The up-and-coming British artist is currently working on her debut EP, which is slated for a Fall release, and there are plans for a North American tour to support it but before that I think we’ll be hearing quite a bit more from her.

New Audio: Diplo and Mark Ronson Team Up For Soulful and Slickly Produced House Music

Born Thomas Wesley Pentz, Diplo is a prolific and acclaimed Los Angeles-based producer, DJ and electronic music artist.
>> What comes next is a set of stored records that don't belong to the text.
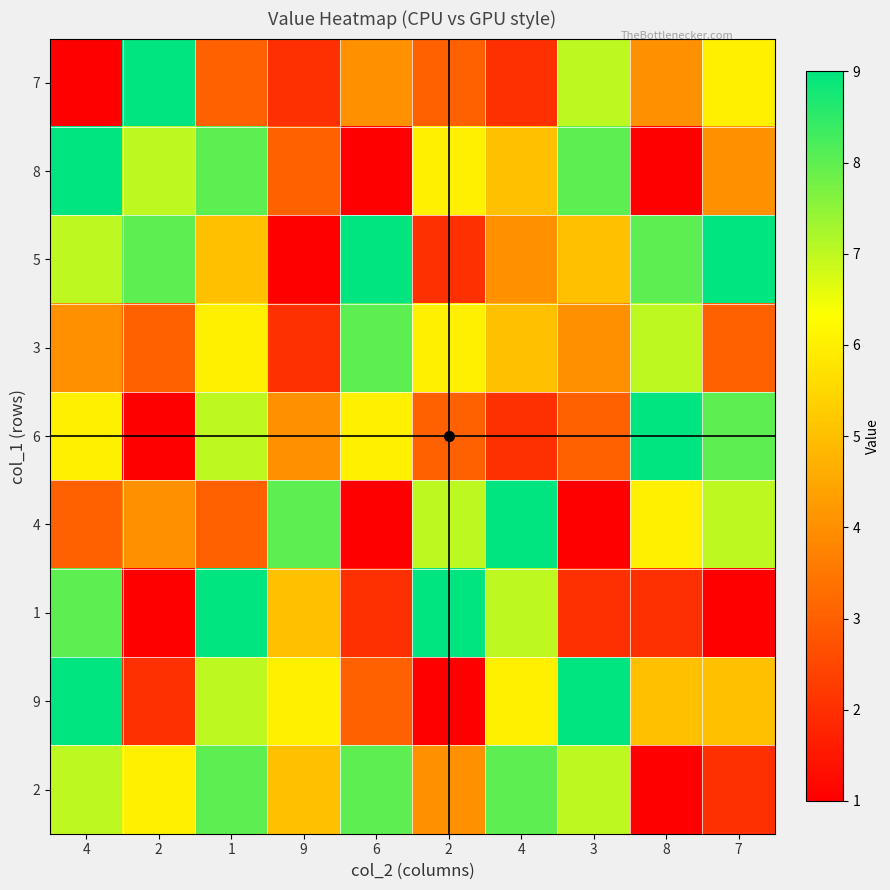

What is the minimum value shown in the chart?

1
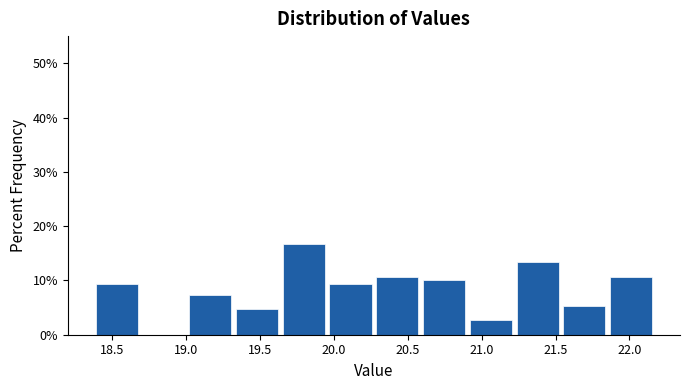

How tall is the bar that spans 20.25 to 20.60 on the x-axis? Neither the bar edges nor the heights are printed on the chart, so give them approximately, as read against the axes.

11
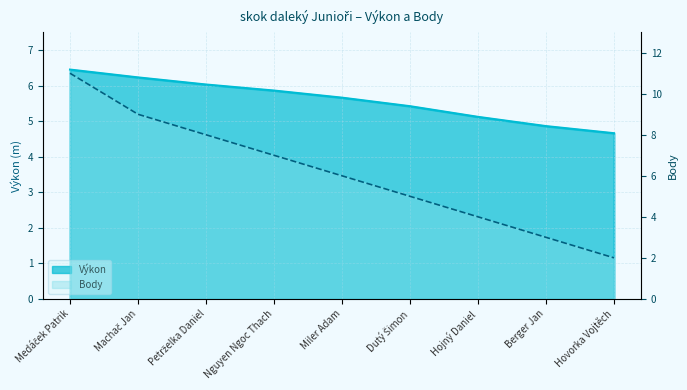

How many intersections are there between Body and Výkon?

1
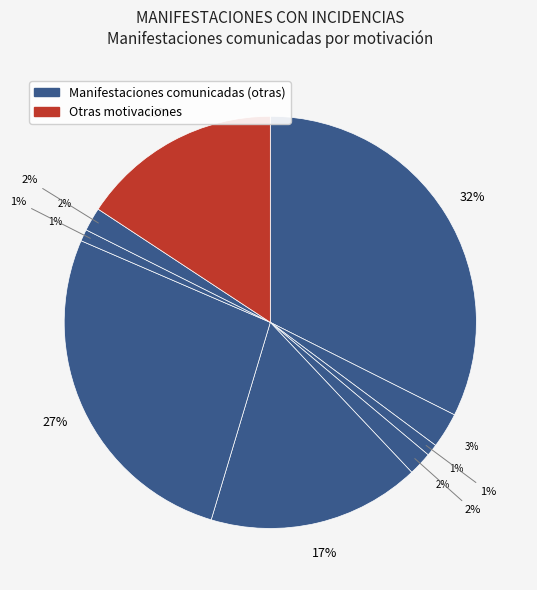

Which has a higher value, Temas laborales or Otras motivaciones?

Temas laborales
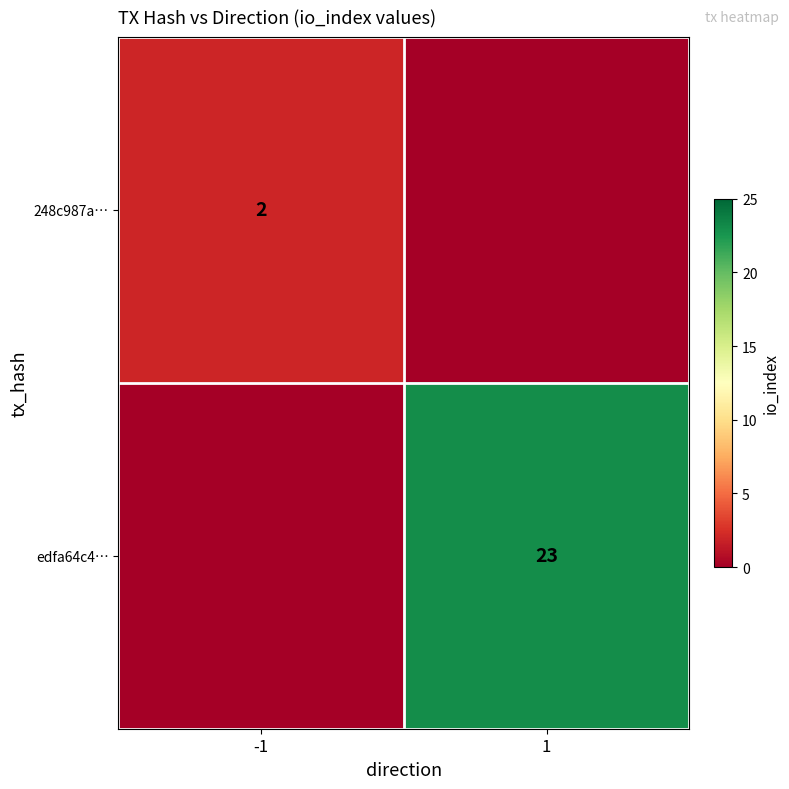

At how many categories does at least one series exceed 17?

1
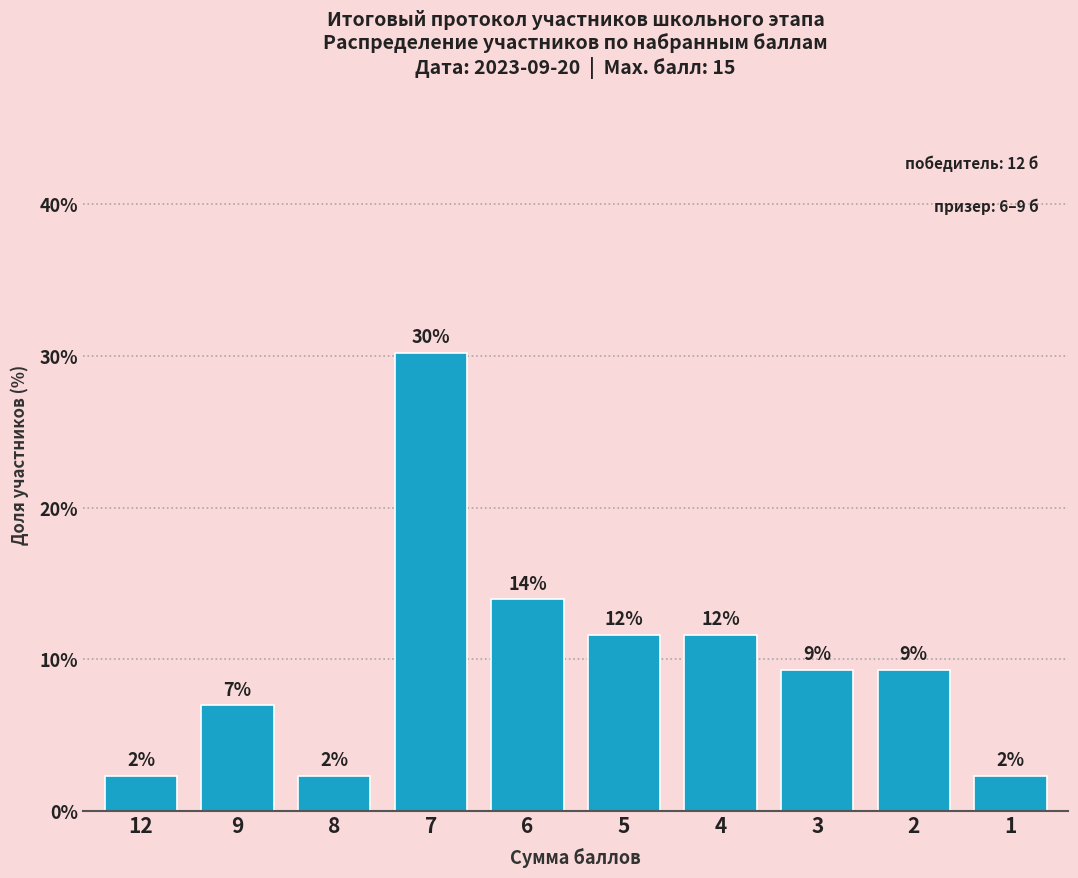

How many bars are there in total?

10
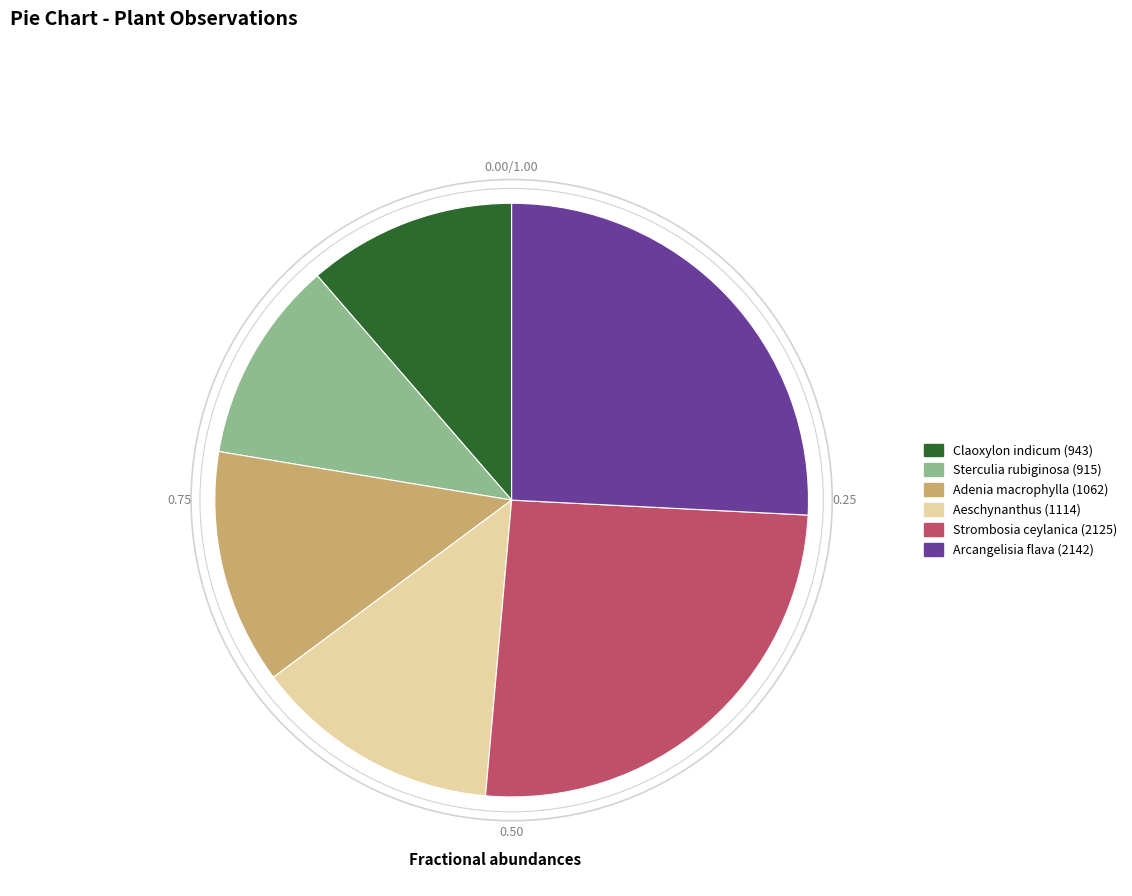

Is there any slice that represents more than half of the pie?

No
As a solo artist, he’s managed to see a fair degree of commercial success with 2013’s Revolution EP, which debuted at #68 on the US Billboard 200 — and the EP’s title track was later featured in a Hyundai ad campaign and on the WWE 2K16 soundtrack. Diplo is also known as the co-founder and lead member of the electronic dancehall project Major Lazer, and one-half of electronic music production and artist duo Jack U with Skrillex. And as a producer, the Los Angeles-based producer, DJ and electronic music artist has collaborated with M.I.A., Gwen Stefani, Die Antwoord, Britney Spears, Madonna, Shakira, Beyonce, No Doubt, Justin Bieber, Usher, Snoop Dogg, Tripe Redd, Chris Brown, CL. G-Dragon and Madonna. 

Mark Ronson is a London-born and-based multi-instrumentalist, DJ, singer/songwriter and producer and although his debut effort, 2003’s Here Comes the Fuzz failed to make the charts, his sophomore effort, 2007’s Version landed at number 2 on the UK charts, thanks to the fact that the album had three Top 10 singles — and as a result, he won a Brit Award for Best British Male Solo Artist. Building upon a growing profile, 2010’s Record Collection peaked at #2 on the UK Charts.

Ronson also won Grammy Awards for Producer of the Year, Non Classical, Best Pop Album and Record of the Year for his work on Amy Winehouse’s “Rehab” and Back to Black. He also produced “Cold Shoulder,” off Adele’s critically applauded and commercially successful debut 19. Now, unless you’ve been living in a remote Tibetan monastery in the Himalayas, Ronson’s first UK and US #1 single was his collaboration with Bruno Mars “Uptown Funk,” and as a result of the single’s massive commercial success, Ronson won the Brit Award for British Single of the Year, and Grammy Awards for Record of the Year and Best Pop Duo/Group Performance. The London-born and-based producer, DJ, multi-instrumetanlist and singer/songwriter’s fourth full-length album Uptown Special was his first #1 album in the UK and peaked at #5. 

Ronson’s and Diplo’s collaboration together Silk City can trace its origins to the duo’s long-time friendship, a friendship that dates back to the early 2000s. Their debut single “Only Can Get Better,” featuring Daniel Merriweather was released earlier this year, ahead of their Governor’s Ball set, and they’ll be making several other appearances across the international festival circuit with sets at Bestival and Treasure Island Music Festival among others.  The duo’s second single “Feel About You,” which features Mapei is a slickly produced and soulful track with arpeggiated synths that subtly nods at Robin S’s “Show Me Love” — but with a clean, hyper modern sheen.